◆ CONSIGNE A
Présentez sous forme de liste numérotée, sans les lignes vides, les enregistrements depuis la ligne qui contient « Cuando el salón » jusqu'à la fin des enregistrements, bornes comprises. Laissez les images hors de la réponse.

◆ TEXTE À LIRE
===
Somme théologique

Somme théologique — La tertia

65. LE NOMBRE DES SACREMENTS

Quatre questions :

  1. Y a-t-il sept sacrements ?
  2. Leur ordre réciproque.
  3. Leur hiérarchie.
  4. Sont-ils tous nécessaires au salut?

1. Y a-t-il sept sacrements ?

Objections

1. Il semble qu'il ne doit pas y en avoir sept, car ils tiennent leur efficacité de la vertu divine qui est une, et de la vertu de la passion du Christ, qui est une aussi. Car, selon l'épître aux Hébreux (Hébreux 10.14) : « Par une oblation unique, il a rendu parfaits pour toujours ceux qui sont sanctifiés. » Il ne devrait donc y avoir qu'un seul sacrement.

2. Le sacrement est fait pour remédier au défaut du péché, qui est double : la peine et la faute. Deux sacrements suffiraient donc.
===
[Entrées de données enregistrées]
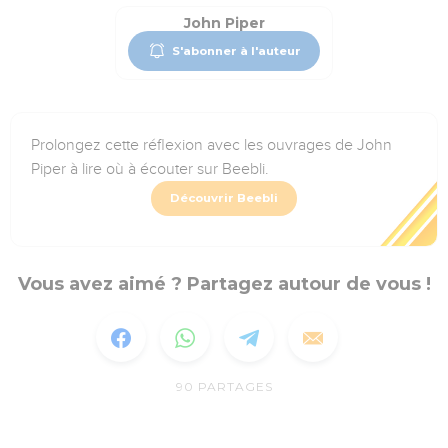
John Piper
S'abonner à l'auteur
Prolongez cette réflexion avec les ouvrages de John
Piper à lire où à écouter sur Beebli.
Découvrir Beebli
Vous avez aimé ? Partagez autour de vous !
90
PARTAGES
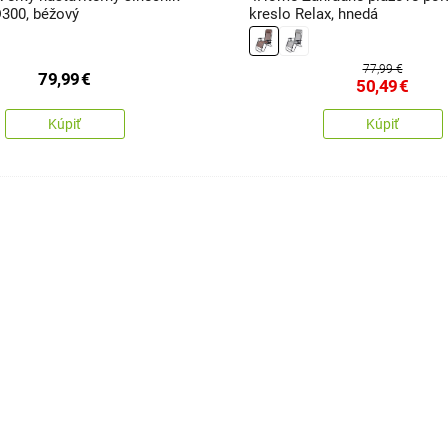
300, béžový
kreslo Relax, hnedá
77,99 €
79,99
€
50,49
€
Kúpiť
Kúpiť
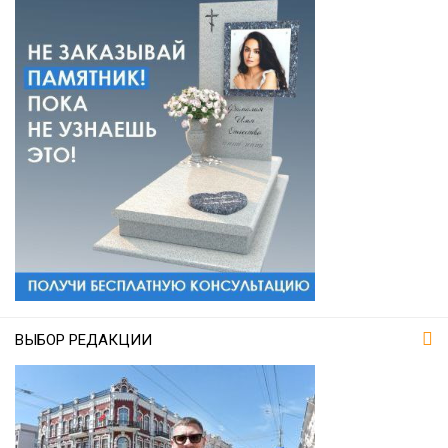
ВЫБОР РЕДАКЦИИ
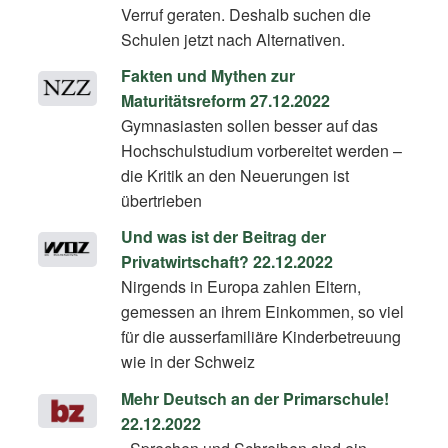
Verruf geraten. Deshalb suchen die
Schulen jetzt nach Alternativen.
Fakten und Mythen zur
Maturitätsreform 27.12.2022
Gymnasiasten sollen besser auf das
Hochschulstudium vorbereitet werden –
die Kritik an den Neuerungen ist
übertrieben
Und was ist der Beitrag der
Privatwirtschaft? 22.12.2022
Nirgends in Europa zahlen Eltern,
gemessen an ihrem Einkommen, so viel
für die ausserfamiliäre Kinderbetreuung
wie in der Schweiz
Mehr Deutsch an der Primarschule!
22.12.2022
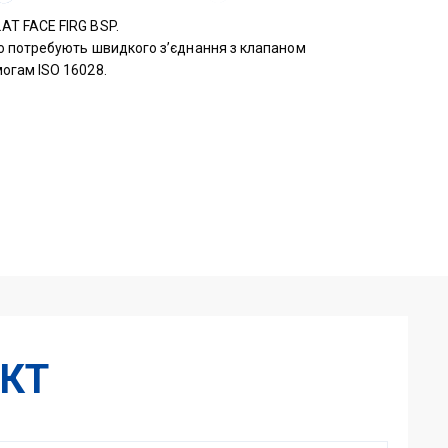
AT FACE FIRG BSP.
 що потребують швидкого з’єднання з клапаном
могам ISO 16028.
КТ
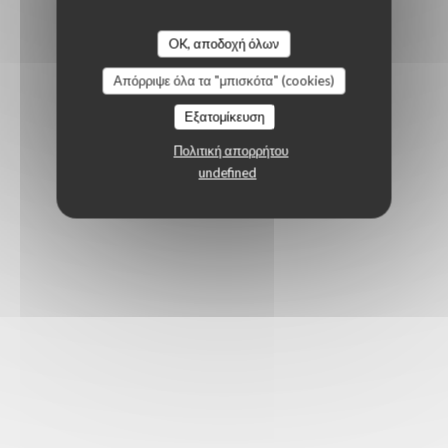
OK, αποδοχή όλων
Απόρριψε όλα τα "μπισκότα" (cookies)
Εξατομίκευση
Πολιτική απορρήτου
undefined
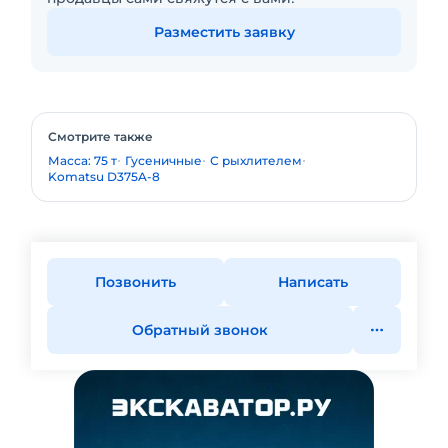
Разместить заявку
Смотрите также
Масса: 75 т
Гусеничные
С рыхлителем
Komatsu D375A-8
Позвонить
Написать
Обратный звонок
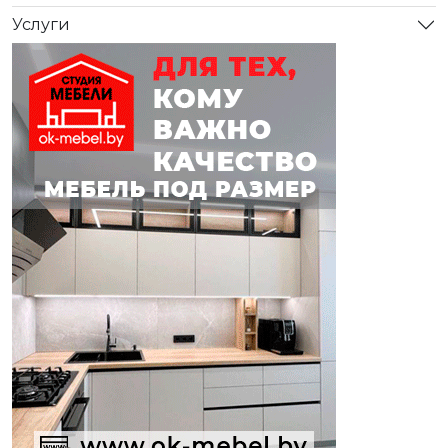
Услуги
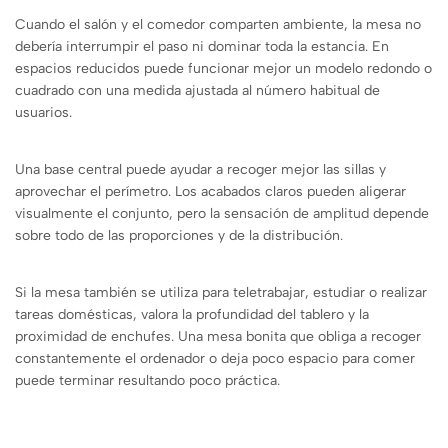
Cuando el salón y el comedor comparten ambiente, la mesa no
debería interrumpir el paso ni dominar toda la estancia. En
espacios reducidos puede funcionar mejor un modelo redondo o
cuadrado con una medida ajustada al número habitual de
usuarios.
Una base central puede ayudar a recoger mejor las sillas y
aprovechar el perímetro. Los acabados claros pueden aligerar
visualmente el conjunto, pero la sensación de amplitud depende
sobre todo de las proporciones y de la distribución.
Si la mesa también se utiliza para teletrabajar, estudiar o realizar
tareas domésticas, valora la profundidad del tablero y la
proximidad de enchufes. Una mesa bonita que obliga a recoger
constantemente el ordenador o deja poco espacio para comer
puede terminar resultando poco práctica.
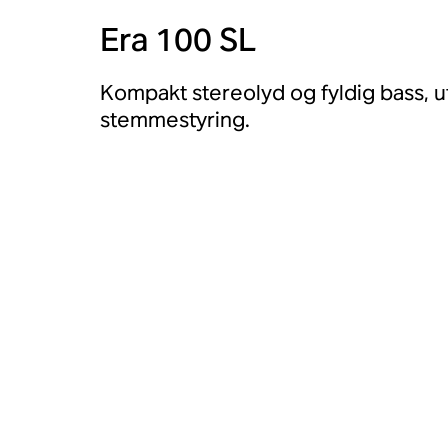
Era 100 SL
Kompakt stereolyd og fyldig bass, u
stemmestyring.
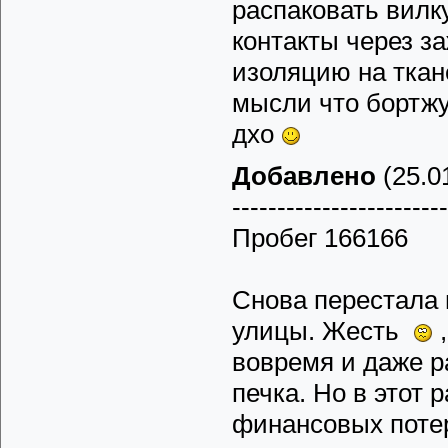
распаковать вилк
контакты через з
изоляцию на ткан
мысли что бортжу
дхо
Добавлено
(25.01
------------------------
Пробег 166166
Снова перестала г
улицы. Жесть
,
вовремя и даже р
печка. Но в этот
финансовых поте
===
◆ CONSIGNE B
Répondez aux questions suivantes sur le passage de la Somme théologique :
(i) Combien de questions le chapitre 65 annonce-t-il ?
(ii) De quelle épître provient la citation de la première objection ?
(iii) Selon la deuxième objection, quels sont les deux aspects du défaut du péché ?

◆ RÉPONSE A
1. Cuando el salón y el comedor comparten ambiente, la mesa no
2. debería interrumpir el paso ni dominar toda la estancia. En
3. espacios reducidos puede funcionar mejor un modelo redondo o
4. cuadrado con una medida ajustada al número habitual de
5. usuarios.
6. Una base central puede ayudar a recoger mejor las sillas y
7. aprovechar el perímetro. Los acabados claros pueden aligerar
8. visualmente el conjunto, pero la sensación de amplitud depende
9. sobre todo de las proporciones y de la distribución.
10. Si la mesa también se utiliza para teletrabajar, estudiar o realizar
11. tareas domésticas, valora la profundidad del tablero y la
12. proximidad de enchufes. Una mesa bonita que obliga a recoger
13. constantemente el ordenador o deja poco espacio para comer
14. puede terminar resultando poco práctica.
15. Era 100 SL
16. Kompakt stereolyd og fyldig bass, u
17. stemmestyring.
18. распаковать вилк
19. контакты через з
20. изоляцию на ткан
21. мысли что бортжу
22. дхо
23. Добавлено
24. (25.01
25. ------------------------
26. Пробег 166166
27. Снова перестала г
28. улицы. Жесть
29. ,
30. вовремя и даже р
31. печка. Но в этот
32. финансовых поте

◆ RÉPONSE B
(i) Quatre questions.
(ii) De l'épître aux Hébreux (Hébreux 10.14).
(iii) La peine et la faute.